3. S'il est constant que Mme A a déposé sa demande de renouvellement de son titre de séjour le 7 février 2023, soit il y a plus de deux ans, et au demeurant presque deux mois après l'échéance de sa validité, il ressort des pièces du dossier que sa situation familiale a changé depuis le dépôt de cette demande, celle-ci étant divorcée de son époux, ressortissant français, selon jugement du 27 juin 2024, et que la préfecture d'Ille-et-Vilaine lui a demandé, le 7 janvier 2025, des pièces complémentaires, relatives notamment à sa situation familiale nouvelle et sa situation professionnelle. Il ressort ainsi de ces mêmes pièces que la demande de Mme A est en cours d'instruction et que la préfecture d'Ille-et-Vilaine accomplit des diligences sur son dossier, outre que l'intéressée a été convoquée en préfecture pour le renouvellement de son récépissé à la date de son échéance, qui a été prolongé jusqu'au 6 juillet 2025, lui permettant donc de justifier de la régularité de sa situation administrative en France, sans rupture de droit.

4. Dans ces circonstances, la mesure sollicitée par Mme A, tendant à ce qu'elle soit convoquée en préfecture afin qu'il soit statué sur sa demande de titre de séjour ne satisfait pas, à la date de la présente ordonnance, à la condition d'urgence ni à la condition d'utilité.

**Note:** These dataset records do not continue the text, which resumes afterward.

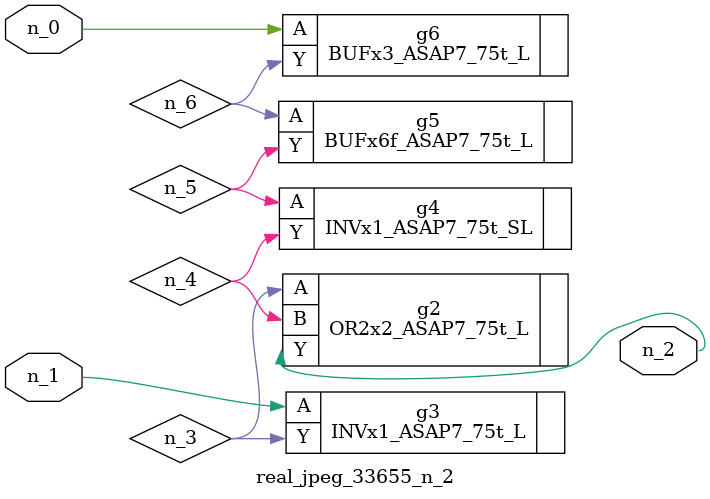
<source format=v>
module real_jpeg_33655_n_2 (n_1, n_0, n_2);

input n_1;
input n_0;

output n_2;

wire n_5;
wire n_4;
wire n_6;
wire n_3;

BUFx3_ASAP7_75t_L g6 ( 
.A(n_0),
.Y(n_6)
);

INVx1_ASAP7_75t_L g3 ( 
.A(n_1),
.Y(n_3)
);

OR2x2_ASAP7_75t_L g2 ( 
.A(n_3),
.B(n_4),
.Y(n_2)
);

INVx1_ASAP7_75t_SL g4 ( 
.A(n_5),
.Y(n_4)
);

BUFx6f_ASAP7_75t_L g5 ( 
.A(n_6),
.Y(n_5)
);


endmodule
</source>
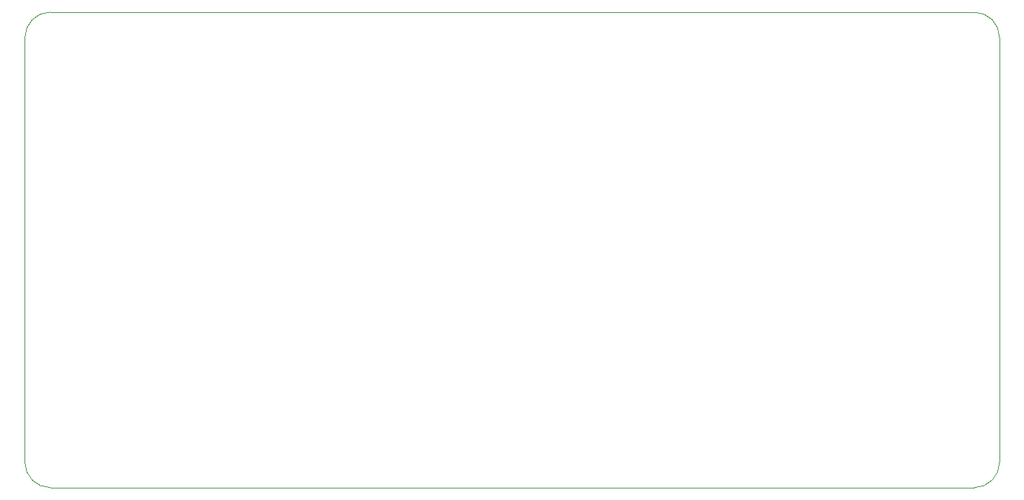
<source format=gm1>
G04 #@! TF.GenerationSoftware,KiCad,Pcbnew,(5.1.5)-3*
G04 #@! TF.CreationDate,2020-02-21T15:06:44+08:00*
G04 #@! TF.ProjectId,Test,54657374-2e6b-4696-9361-645f70636258,rev?*
G04 #@! TF.SameCoordinates,Original*
G04 #@! TF.FileFunction,Profile,NP*
%FSLAX46Y46*%
G04 Gerber Fmt 4.6, Leading zero omitted, Abs format (unit mm)*
G04 Created by KiCad (PCBNEW (5.1.5)-3) date 2020-02-21 15:06:44*
%MOMM*%
%LPD*%
G04 APERTURE LIST*
%ADD10C,0.100000*%
G04 APERTURE END LIST*
D10*
X265000000Y-147000000D02*
X265000000Y-97120000D01*
X153470000Y-94120000D02*
X262000000Y-94120000D01*
X150470000Y-147000000D02*
X150470000Y-97120000D01*
X262000000Y-150000000D02*
X153470000Y-150000000D01*
X265000000Y-97120000D02*
G75*
G03X262000000Y-94120000I-3000000J0D01*
G01*
X262000000Y-150000000D02*
G75*
G03X265000000Y-147000000I0J3000000D01*
G01*
X150470000Y-147000000D02*
G75*
G03X153470000Y-150000000I3000000J0D01*
G01*
X153470000Y-94120000D02*
G75*
G03X150470000Y-97120000I0J-3000000D01*
G01*
M02*

</source>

5. Il résulte de ce qui précède que les conclusions de la requête présentées sur le fondement des dispositions de l'article L. 521-3 du code de justice administrative doivent être rejetées. Il en est de même, par voie de conséquence, de celles présentées au titre des frais d'instance ainsi qu'au titre des dépens.

O R D O N N E :

Article 1er : La requête de Mme A est rejetée.

Article 2 : La présente ordonnance sera notifiée à Mme B A et au ministre de l'intérieur.

Copie en sera transmise, pour information, au préfet d'Ille-et-Vilaine.

Fait à Rennes, le 24 avril 2025.

Le juge des référés,

signé

O. Thielen

La République mande et ordonne au ministre de l'intérieur en ce qui le concerne et à tous commissaires de justice à ce requis en ce qui concerne les voies de droit commun contre les parties privées, de pourvoir à l'exécution de la présente décision.